O produto mais precioso desta ilha.

O recife de coral que brilha durante a lua cheia.

Aquelas árvores, em forma de coral, dão origem a grandes quantidades de oxigênio e nitrogênio rotineiramente.

Eles dizem que isso permite que a história da humanidade continue um pouco mais, por mais inútil que seja. Pessoalmente, não acho que haja algum significado específico para isso.

“Tenho certeza de que seu pessoal deve tratá-lo como um evento comum. Eu imagino que a iluminação seja algum tipo de função ecológica. Acredito que tais coincidências simplesmente acontecem.”

Com isso, ele se escondeu em sua nave. Ou melhor, ele sumiu dentro dela. Não muito tempo depois, ele pegou um objeto embrulhado do mesmo tamanho que ele.
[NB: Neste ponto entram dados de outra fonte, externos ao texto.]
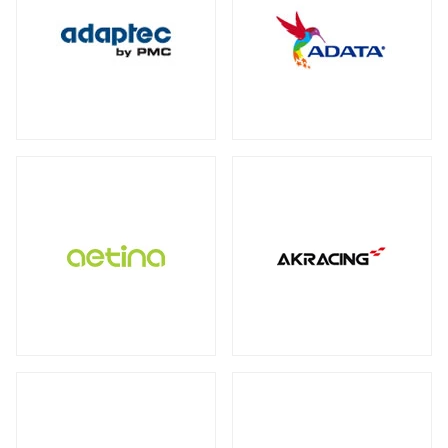
保護フィルム・スクリーンプロテクター
全製品を見る（2）
全製品を見る（3）
オットマン
DDR4
ECC Long-DIMM
（3）
（1）
WD Blue（スタンダード）
（1）
全製品を見る（1）
全製品を見る（3）
ECC SO-DIMM
Registered Long-DIMM
（1）
（1）
WD Red（NAS向け）
（2）
拡張ユニット
スクリーンモデル
スクリーンプロテクター
（1）
WD Purple（監視向け）
（2）
全製品を見る（13）
チェア オプション
全製品を見る（1）
産業用／組込み用microSDカード
全製品を見る（20）
SkyHawk（監視向け）
（2）
タワー型
ラックマウント型
（5）
（8）
Apple Pencil用ペン先
全製品を見る（7）
タブレットモデル
IronWolf（NAS向け）
（2）
全製品を見る（1）
全製品を見る（1）
BarraCuda（スタンダード）
オプション
産業用／組込み用コンパクトフラッシュ
（1）
家電製品
モバイルプリンター
全製品を見る（24）
カード
全製品を見る（7）
全製品を見る（4）
全製品を見る（3）
内蔵SSD
QNAP NAS用増設メモリー
（5）
全製品を見る（25）
カメラ
QNAP NAS用HDDトレイ
（4）
ラベルプリンター
産業用／組込み用CFastカード
全製品を見る（1）
PCIe Gen5
PCIe Gen4
PCIe Gen3
（1）
（4）
（1）
Synology NAS用増設メモリー
（3）
全製品を見る（2）
全製品を見る（2）
小型カメラ
（1）
SATA III 6Gb/s
M.2
2.5インチ
（5）
（12）
（1）
産業用／組込み用SDカード
サーバー・ワークステーション
ポータブル電源
全製品を見る（5）
グラフィックボード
“Eu estava me perguntando onde eu deveria entregar isso, mas depois de analisar um pouco, parece que você é a destinatária. Esta é uma troca, mas também faz parte do meu trabalho. Por favor aceite.”

Dentro do invólucro havia uma única concha do mar. Era tão branca quanto uma nebulosa.

Eu instintivamente coloquei a concha no meu ouvido.

Tss, tss.

Era uma concha em espiral. O som das ondas podia ser ouvido da forma de redemoinho.

Tss, tss.

CQCQ, você pode me ouvir?

Seguindo o som das ondas, havia uma gravação tranquila.

Ah, isso é um gravador.

Era uma gravação da história de alguém em algum lugar distante.

“Eu não entendo o que isso é. Eu vou deixar em suas mãos por um dia, e se você achar do seu agrado, por favor fique com ele em troca deste livro. Até amanhã.”

O homenzinho segurou o capacete e apontou o navio para o céu.

Eu rapidamente chamei por ele. A aceleração e mobilidade de sua nave não devia ser desprezada. Ele estaria muito longe se eu desviasse o olhar por um segundo sequer. Me irritava admitir que eu não fui capaz de pegá-lo.

“O que é?” Ele respondeu, se virando.

“Você não me avaliou. Quantos pontos eu ganhei?”

“Oh, não. Atribuir pontos a um livro? Eu não posso fazer uma coisa dessas.”

Ele parecia estar escondendo seu constrangimento enquanto respondia, e então desapareceu no céu ocidental.

Essa foi a primeira vez que eu ouvi uma voz emotiva e humana vindo dele.